# Breve esercizio
Modifica il testo sull'imprenditore-politico: riscrivi il tratto che va da "Studia ingegneria industriale" fino a "milioni di dollari.", mettendo "Stanford" al posto di "Purdue".

# Testo da leggere
Studia ingegneria industriale negli Stati Uniti, all’Università di Purdue nell’Indiana, e finisce i corsi post-laurea a Monterrey. Successivamente, come vuole la tradizione familiare, si butta a capofitto nel mondo degli affari. Fonda aziende (anche a Cuba), siede nel consiglio d’amministrazione di diverse imprese, diventa collezionista e mecenate. La sua fortuna attuale è stimata da alcune riviste messicane di business in quasi 900 milioni di dollari.

L’imprenditore-politico vive in una specie di castello-fortezza, chiamata “La Milarca” in omaggio a un personaggio della letteratura medievale. È proprio qui dentro che inizia il documentario El alcalde («Il sindaco») del giornalista freelance Diego Enrique Osorno, che non a caso descrive il suo lavoro come «un’indagine sull’intimità del potere». La telecamera indugia sui sontuosi soffitti in stile mudejar del XII-XIV secolo (appartenenti, si dice, a William Randolph Hearst, il Citizen Kane di Orson Welles), sull’enorme cranio di triceratopo esposto in salotto, sulle teste umane ristrette dei Jíbaros e sulle collezioni di mappe antiche fatte con la pelle di un orso cacciato dallo stesso Fernández. Le guardie del corpo camminano nell’enorme giardino con gli AR-15 spianati e pronti all’uso. La magione si trova nella parte più alta di San Pedro: domina l’intera città e la capitale di Nuevo León, Monterrey, che la giornalista Cynthia Rodriguez ha definito la «Milano del Messico».

# Estratti dalle voci
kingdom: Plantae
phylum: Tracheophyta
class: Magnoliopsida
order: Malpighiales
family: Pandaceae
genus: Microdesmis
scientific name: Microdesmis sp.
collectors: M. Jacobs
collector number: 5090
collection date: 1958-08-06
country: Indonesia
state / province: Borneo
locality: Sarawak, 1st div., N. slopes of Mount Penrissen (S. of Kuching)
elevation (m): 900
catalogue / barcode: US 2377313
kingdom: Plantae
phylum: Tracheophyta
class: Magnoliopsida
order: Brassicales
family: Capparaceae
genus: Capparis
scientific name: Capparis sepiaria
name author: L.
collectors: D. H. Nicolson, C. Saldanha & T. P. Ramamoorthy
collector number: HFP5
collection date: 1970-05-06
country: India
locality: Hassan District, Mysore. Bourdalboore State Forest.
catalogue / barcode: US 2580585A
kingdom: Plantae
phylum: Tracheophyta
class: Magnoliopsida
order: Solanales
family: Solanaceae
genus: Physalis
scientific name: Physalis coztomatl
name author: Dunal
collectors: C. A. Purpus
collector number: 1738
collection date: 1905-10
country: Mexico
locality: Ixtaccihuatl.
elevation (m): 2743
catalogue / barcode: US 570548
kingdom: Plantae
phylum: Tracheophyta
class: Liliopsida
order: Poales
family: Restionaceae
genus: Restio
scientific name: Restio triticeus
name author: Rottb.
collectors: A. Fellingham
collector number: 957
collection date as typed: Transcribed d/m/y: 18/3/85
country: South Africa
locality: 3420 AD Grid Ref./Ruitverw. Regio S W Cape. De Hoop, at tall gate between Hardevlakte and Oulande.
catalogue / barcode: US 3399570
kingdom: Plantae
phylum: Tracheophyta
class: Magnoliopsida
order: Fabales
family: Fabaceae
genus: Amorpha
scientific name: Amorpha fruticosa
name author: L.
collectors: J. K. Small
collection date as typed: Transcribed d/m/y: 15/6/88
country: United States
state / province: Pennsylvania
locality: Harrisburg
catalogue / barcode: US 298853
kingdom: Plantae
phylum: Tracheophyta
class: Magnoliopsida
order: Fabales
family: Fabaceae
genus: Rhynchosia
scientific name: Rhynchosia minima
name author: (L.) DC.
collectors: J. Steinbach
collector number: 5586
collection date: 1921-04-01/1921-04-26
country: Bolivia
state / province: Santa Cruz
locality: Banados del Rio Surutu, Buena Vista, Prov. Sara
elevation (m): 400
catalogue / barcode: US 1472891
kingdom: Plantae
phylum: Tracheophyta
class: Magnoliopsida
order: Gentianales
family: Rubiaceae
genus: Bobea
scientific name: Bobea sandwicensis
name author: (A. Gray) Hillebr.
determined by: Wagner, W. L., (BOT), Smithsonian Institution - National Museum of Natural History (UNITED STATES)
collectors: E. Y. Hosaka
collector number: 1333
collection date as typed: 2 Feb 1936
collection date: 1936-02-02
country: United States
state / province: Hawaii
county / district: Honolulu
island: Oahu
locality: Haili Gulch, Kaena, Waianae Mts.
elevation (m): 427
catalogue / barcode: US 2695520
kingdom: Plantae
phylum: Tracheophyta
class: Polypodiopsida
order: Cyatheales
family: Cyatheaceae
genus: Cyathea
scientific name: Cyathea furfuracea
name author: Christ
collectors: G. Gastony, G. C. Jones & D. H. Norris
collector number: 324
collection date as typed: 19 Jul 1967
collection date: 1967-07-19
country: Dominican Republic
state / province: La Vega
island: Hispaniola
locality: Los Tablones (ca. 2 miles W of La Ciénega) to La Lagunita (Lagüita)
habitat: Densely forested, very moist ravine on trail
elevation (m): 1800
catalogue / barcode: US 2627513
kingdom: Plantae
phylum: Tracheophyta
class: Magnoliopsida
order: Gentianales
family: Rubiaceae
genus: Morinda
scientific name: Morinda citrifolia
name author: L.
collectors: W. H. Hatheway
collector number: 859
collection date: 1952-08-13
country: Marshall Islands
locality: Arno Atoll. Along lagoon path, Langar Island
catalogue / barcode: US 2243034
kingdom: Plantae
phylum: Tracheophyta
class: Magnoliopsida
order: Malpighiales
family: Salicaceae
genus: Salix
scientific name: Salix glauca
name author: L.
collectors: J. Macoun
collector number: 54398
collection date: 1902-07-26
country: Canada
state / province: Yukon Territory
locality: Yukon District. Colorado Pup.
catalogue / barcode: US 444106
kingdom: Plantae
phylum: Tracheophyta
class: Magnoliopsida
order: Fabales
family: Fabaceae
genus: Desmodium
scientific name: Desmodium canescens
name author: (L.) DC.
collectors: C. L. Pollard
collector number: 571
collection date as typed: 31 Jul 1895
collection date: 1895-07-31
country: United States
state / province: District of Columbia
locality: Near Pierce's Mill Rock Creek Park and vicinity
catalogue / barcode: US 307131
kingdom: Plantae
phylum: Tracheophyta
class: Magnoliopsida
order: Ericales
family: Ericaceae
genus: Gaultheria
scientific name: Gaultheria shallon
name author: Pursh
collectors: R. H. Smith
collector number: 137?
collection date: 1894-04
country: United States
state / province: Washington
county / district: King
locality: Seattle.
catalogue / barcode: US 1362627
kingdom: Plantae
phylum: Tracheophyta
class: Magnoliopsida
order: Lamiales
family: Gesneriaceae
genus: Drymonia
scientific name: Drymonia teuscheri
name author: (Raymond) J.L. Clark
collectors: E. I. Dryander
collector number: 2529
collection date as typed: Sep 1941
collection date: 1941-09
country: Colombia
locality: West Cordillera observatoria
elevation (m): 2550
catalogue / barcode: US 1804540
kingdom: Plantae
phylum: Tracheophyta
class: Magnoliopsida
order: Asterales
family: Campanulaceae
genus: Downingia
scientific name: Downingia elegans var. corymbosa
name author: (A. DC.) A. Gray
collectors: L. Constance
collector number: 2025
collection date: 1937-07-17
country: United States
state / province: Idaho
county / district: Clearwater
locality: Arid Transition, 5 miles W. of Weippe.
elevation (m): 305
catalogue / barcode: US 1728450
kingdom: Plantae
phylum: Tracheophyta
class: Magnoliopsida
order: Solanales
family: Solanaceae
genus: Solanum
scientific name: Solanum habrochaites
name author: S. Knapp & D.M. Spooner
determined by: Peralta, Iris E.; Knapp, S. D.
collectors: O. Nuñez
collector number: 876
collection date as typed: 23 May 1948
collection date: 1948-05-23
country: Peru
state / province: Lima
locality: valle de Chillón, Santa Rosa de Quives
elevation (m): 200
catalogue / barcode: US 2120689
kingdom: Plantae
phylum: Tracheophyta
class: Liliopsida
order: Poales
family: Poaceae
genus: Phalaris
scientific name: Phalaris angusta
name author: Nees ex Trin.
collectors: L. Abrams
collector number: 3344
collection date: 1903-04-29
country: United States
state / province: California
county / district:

# Soluzione proposta
Studia ingegneria industriale negli Stati Uniti, all’Università di Stanford nell’Indiana, e finisce i corsi post-laurea a Monterrey. Successivamente, come vuole la tradizione familiare, si butta a capofitto nel mondo degli affari. Fonda aziende (anche a Cuba), siede nel consiglio d’amministrazione di diverse imprese, diventa collezionista e mecenate. La sua fortuna attuale è stimata da alcune riviste messicane di business in quasi 900 milioni di dollari.